Vasco x São Caetano decidiam a Taça João Havelange. São Januário entupido, com quase 40 mil presentes. Corre-corre, brigas, cenário de suspense. Até que o alambrado cedeu e duzentos feridos precisaram ser atendidos no campo. O dirigente tinha pressa, queria ver a bola rolando. Tratou, pessoalmente, de retirar as vítimas.
“TÁ NO AR!”
Anthony Gatotinho entrou e anunciou:
“Não tem mais jogo!”
Eurico reagiu:
“Frouxo e incompetente… Esse Governador é viad…”
A Justiça determinou o pagamento de meio milhão de reais ao político.
Em 1989, Eurico chefiou a delegação da seleção que conquistou a Copa América, título que o Brasil não celebrava havia quatro décadas. Do cargo Eurico saiu por vontade própria, após contratar Bebeto para o Vasco. De fora, previu:
“O Brasil não passa das oitavas de final, na Copa do Mundo da Itália.”
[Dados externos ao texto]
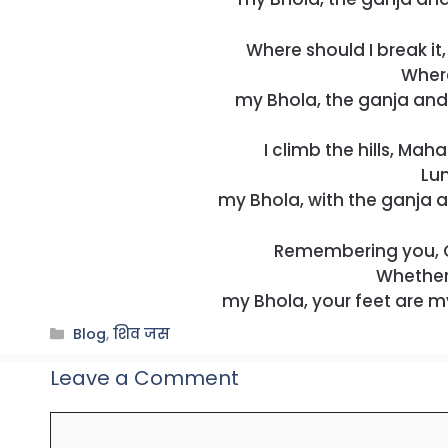
Where should I break i
Where
my Bhola, the ganja and
I climb the hills, Ma
Lun
my Bhola, with the ganja a
Remembering you, O 
Whether
my Bhola, your feet are m
Categories
Blog
,
शिव जस
Leave a Comment
Comment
Não deu outra. Caniggia fez o gol da Argentina, após receber passe açucarado de Maradona no Estádio Delle Alpi.
Eurico Miranda, que trocou os cigarros pelas baforadas do Cohiba Siglo II, tinha inimigos, sim. Mas também muitos fãs e amizades que o defendiam e brigavam por ele.
Com o Bank Of America, foi claro:
“Vocês entendem de dinheiro, mas não de futebol.”
A parceria de três anos fortaleceu o esporte amador e olímpico do Vasco. Ainda rendeu títulos no futebol, como Brasileirão e Libertadores. Mas também trouxe dívidas e processos na Justiça.
Eurico se insurgia contra o maior rival:
“Eles não têm estádio. Que papo é esse que o estádio do Flamengo é o Maracanã?”
O Vasco vencia o Internacional, em Porto Alegre, por 3 a 0, mas acabou cedendo o empate. Na sequência, jogando em casa, em um sábado à tarde, fez 2 a 0 no Cruzeiro, mas novamente levou dois gols.
“Isaías… reapresentação na terça à tarde, OK?”, inquiriu Eurico.
Oswaldo de Oliveira, que estava próximo, alertou o dirigente que essa decisão não lhe competia. Eurico sequer ouviu:
“Muda para segunda de manhã, Isaías”, ordenou, de bate-pronto.
“Não! Eu sou o técnico”, arguiu Oswaldo.
“Então, tá demitido! Fora!!!”
Imagina a reação dele hoje, ouvindo Barbieri depois da derrota de 1 a 0 para o Santos, em São Januário:
“Santos é time grande. Nunca caiu!”
Aos domingos, Eurico reunia a família num churrasco. Sempre que se lembrava da mãe, emocionava-se na cobertura da rua Coelho Neto, em Laranjeiras. Nesse endereço, foi assaltado certa vez, na entrada da garagem, após vitória sobre o Flamengo por 1 a 0. Levaram a parte da renda que cabia ao Vasco – na época, cerca de 75mil reais.
O mais polêmico dirigente de futebol do país faleceu em março de 2019, aos 74 anos, em razão de um tumor no cérebro. Sua história será contada em breve, na Plataforma Globoplay.